Universal Quantum Computation in Waveguide QED using Decoherence Free Subspaces

TL;DR

This paper demonstrates how to achieve universal quantum computation within Decoherence Free Subspaces in Waveguide QED by using controlled drivings and analyzing the system's dynamics.

Contribution

It introduces a method to perform universal quantum gates within DFS in Waveguide QED using single-site drivings and Liouvillian perturbation theory analysis.

Findings

Effective coherent evolution within DFS enables universal quantum gates.

Scaling behavior analyzed with Purcell Factor and control imperfections.

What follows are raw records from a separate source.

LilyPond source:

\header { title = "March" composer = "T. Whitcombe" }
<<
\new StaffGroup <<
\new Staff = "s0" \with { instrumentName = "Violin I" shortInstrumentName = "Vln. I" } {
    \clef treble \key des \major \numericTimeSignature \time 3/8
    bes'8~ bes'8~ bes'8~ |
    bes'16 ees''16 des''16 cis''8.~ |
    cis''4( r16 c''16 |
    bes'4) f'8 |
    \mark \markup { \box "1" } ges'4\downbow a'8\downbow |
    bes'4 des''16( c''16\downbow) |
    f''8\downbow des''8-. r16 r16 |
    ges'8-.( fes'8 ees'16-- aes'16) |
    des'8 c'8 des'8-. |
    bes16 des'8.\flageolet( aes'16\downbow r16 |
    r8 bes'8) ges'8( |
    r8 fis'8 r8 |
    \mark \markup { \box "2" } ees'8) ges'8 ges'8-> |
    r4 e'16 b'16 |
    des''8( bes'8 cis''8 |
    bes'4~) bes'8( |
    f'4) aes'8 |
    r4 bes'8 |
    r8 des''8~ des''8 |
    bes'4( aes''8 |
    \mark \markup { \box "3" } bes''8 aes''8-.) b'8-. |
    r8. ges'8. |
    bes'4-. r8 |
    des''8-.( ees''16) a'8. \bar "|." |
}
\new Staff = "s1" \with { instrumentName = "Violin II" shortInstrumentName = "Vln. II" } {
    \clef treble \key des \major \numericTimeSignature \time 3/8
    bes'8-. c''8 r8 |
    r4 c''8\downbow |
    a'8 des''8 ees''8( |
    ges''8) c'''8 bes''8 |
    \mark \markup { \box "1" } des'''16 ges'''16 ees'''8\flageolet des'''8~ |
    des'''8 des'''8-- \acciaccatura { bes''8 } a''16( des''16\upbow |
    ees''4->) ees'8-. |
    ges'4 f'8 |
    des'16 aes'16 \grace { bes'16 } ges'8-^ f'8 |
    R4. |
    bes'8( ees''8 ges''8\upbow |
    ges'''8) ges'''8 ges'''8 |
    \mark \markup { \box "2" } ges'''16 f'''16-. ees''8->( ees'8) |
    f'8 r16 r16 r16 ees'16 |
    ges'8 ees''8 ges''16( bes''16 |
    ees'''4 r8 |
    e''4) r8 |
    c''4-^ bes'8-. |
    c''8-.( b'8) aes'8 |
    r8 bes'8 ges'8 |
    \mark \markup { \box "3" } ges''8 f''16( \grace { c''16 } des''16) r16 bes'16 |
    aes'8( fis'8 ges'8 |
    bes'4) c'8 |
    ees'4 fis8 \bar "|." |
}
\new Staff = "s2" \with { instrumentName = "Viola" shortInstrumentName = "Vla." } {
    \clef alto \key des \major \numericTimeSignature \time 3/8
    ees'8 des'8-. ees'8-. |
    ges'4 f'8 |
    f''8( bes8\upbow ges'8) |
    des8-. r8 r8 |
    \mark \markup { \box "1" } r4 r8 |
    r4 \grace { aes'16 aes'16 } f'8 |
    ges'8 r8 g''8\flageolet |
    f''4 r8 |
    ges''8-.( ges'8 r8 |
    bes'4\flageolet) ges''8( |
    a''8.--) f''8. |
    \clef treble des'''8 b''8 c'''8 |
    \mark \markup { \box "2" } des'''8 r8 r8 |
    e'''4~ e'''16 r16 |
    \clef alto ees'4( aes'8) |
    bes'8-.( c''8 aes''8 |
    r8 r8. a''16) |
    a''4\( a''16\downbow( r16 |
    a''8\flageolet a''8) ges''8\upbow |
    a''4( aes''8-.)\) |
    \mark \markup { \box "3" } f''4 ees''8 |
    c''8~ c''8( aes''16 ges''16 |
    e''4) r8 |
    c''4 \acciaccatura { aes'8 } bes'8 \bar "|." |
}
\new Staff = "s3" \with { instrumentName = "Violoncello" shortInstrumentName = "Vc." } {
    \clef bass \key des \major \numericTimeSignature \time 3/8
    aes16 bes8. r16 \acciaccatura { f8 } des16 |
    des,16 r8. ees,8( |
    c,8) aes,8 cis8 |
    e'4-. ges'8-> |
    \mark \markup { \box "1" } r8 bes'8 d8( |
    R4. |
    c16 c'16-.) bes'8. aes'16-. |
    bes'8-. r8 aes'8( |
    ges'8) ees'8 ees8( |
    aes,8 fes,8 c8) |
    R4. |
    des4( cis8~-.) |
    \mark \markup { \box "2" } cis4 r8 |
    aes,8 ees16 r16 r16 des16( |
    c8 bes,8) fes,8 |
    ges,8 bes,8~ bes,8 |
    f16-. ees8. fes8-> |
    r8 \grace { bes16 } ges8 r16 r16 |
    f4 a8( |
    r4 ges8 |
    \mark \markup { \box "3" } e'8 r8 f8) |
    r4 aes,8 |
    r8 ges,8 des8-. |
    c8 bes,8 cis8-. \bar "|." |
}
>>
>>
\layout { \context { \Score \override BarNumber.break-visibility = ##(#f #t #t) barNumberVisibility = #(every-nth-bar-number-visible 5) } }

Comparison with previous atomic cavity proposals shows advantages.

Abstract

The interaction of quantum emitters with one-dimensional photon-like reservoirs induces strong and long-range dissipative couplings that give rise to the emergence of so-called Decoherence Free Subspaces (DFS) which are decoupled from dissipation. When introducing weak perturbations on the emitters, e.g., driving, the strong collective dissipation enforces an effective coherent evolution within the DFS. In this work, we show explicitly how by introducing single-site resolved drivings, we can use the effective dynamics within the DFS to design a universal set of one and two-qubit gates within the DFS of two-level atom-like systems. Using Liouvillian perturbation theory we calculate the scaling with the relevant figures of merit of the systems, such as the Purcell Factor and imperfect control of the drivings. Finally, we compare our results with previous proposals using atomic $\Lambda$ systems in leaky cavities.